In a highly stratified society, the townspeople were the lowest order; lower than farmers and artisans. They were totally despised by the aristocracy. They had no power and no influence socially or politically. They were denied the arts of the aristocracy, for example, Noh theatre; but in any event thought them too esoteric. In turn, the aristocracy viewed the Kabuki theatre and the prints that recorded it as unutterably vulgar. All the townspeople could do with their wealth was to devote it to a life of pleasure, a life style of their own creation, vigorous, lively, highly skilled and literate: the Kabuki theatre, puppet theatre, sumo wrestling, tea houses and restaurants, sumptuous clothes, festivals, geishas and courtesans.
Courtesans were usually trained from a very early age——-highly educated and sophisticated in the arts of painting poetry and learning. .Those with the greatest intelligence, poise and graciousness were celebrated personalities They were the supermodels of their day.
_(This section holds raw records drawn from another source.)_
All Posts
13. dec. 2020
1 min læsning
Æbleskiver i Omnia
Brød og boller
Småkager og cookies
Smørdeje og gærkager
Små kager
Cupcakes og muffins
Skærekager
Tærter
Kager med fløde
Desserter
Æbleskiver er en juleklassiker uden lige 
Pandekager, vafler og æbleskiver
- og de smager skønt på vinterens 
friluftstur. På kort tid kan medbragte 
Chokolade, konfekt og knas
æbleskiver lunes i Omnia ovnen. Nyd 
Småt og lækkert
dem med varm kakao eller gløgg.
They set the fashion; their every move was followed and discussed.
This world was described as: Living for the moment / Viewing the moon; the cherry blossom / Singing songs and drinking wine / Floating like a gourd on the river / That is Ukiyo – the Floating World.
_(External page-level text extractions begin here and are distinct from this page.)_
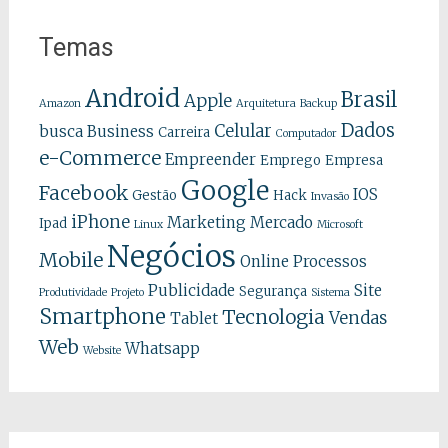
Temas
Android
Brasil
Apple
Amazon
Arquitetura
Backup
Dados
Celular
busca
Business
Carreira
Computador
e-Commerce
Empreender
Emprego
Empresa
Google
Facebook
IOS
Gestão
Hack
Invasão
iPhone
Marketing
Mercado
Ipad
Linux
Microsoft
Negócios
Mobile
Online
Processos
Publicidade
Site
Segurança
Produtividade
Projeto
Sistema
Smartphone
Tecnologia
Vendas
Tablet
Web
Whatsapp
Website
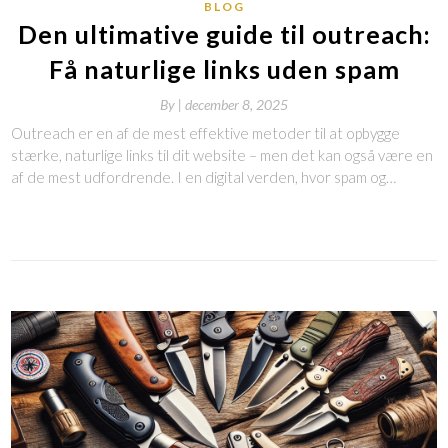
BLOG
Den ultimative guide til outreach:
Få naturlige links uden spam
By
|
december 8, 2025
Outreach er en af de mest effektive metoder til at opbygge
stærke, naturlige links til dit website – men det kan også være en
af de mest udfordrende. I en digital verden, hvor spam og…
Ukiyo-e: Pictures of the Floating World. It is the hedonistic , transient life of pleasure that is captured persuasively in the woodblock prints of the period.
WHAT IS A WOODBLOCK PRINT?
Essentially a woodblock print is created by cutting into the surface of the wood to raise a line which, when inked, creates an image when paper is pressed upon it. The technique was brought to Japan from China by returning novice Buddhist priests in the 8th Century for printing religious texts. Soon this was deployed to print poetry and literature, and, by 1600, to illustrate novels. By 1700, books of pictures were in demand and the first acknowledged master of Ukiyo-e had emerged. It was a short step to start to produce single broadsheet pictures; and from the early 18thCentury Ukiyo-e became dominated by the single print—although albums and picture books continued to flourish and together form the highest degree of book illustration seen in world art. Registration of colour printing was perfected in the 1740s and with it the golden age of Japanese woodblock prints emerged.
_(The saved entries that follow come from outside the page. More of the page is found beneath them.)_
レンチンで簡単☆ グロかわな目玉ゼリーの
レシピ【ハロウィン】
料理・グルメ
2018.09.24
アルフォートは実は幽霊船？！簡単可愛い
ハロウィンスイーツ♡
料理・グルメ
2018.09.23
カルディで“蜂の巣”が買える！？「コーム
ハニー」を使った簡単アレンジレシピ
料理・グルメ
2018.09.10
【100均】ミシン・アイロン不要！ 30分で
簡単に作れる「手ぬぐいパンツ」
Japanese woodblock prints are the product of the artist’s design, the skills of the wood carver and the printer; all brought together by the publisher.
There was no concept of limited editions: prints were sold to meet demand. They were the equivalent of 20th Century posters: if no one bought them, they stopped production, but hugely successful images were produced until the woodblocks wore out. Even then, new blocks were cut to continue printing.
The question is not how many were printed but how many have survived given their ephemeral use, the fires that ravaged Edo on average every ten years, and Japan’s turn to the West in the late 19th Century.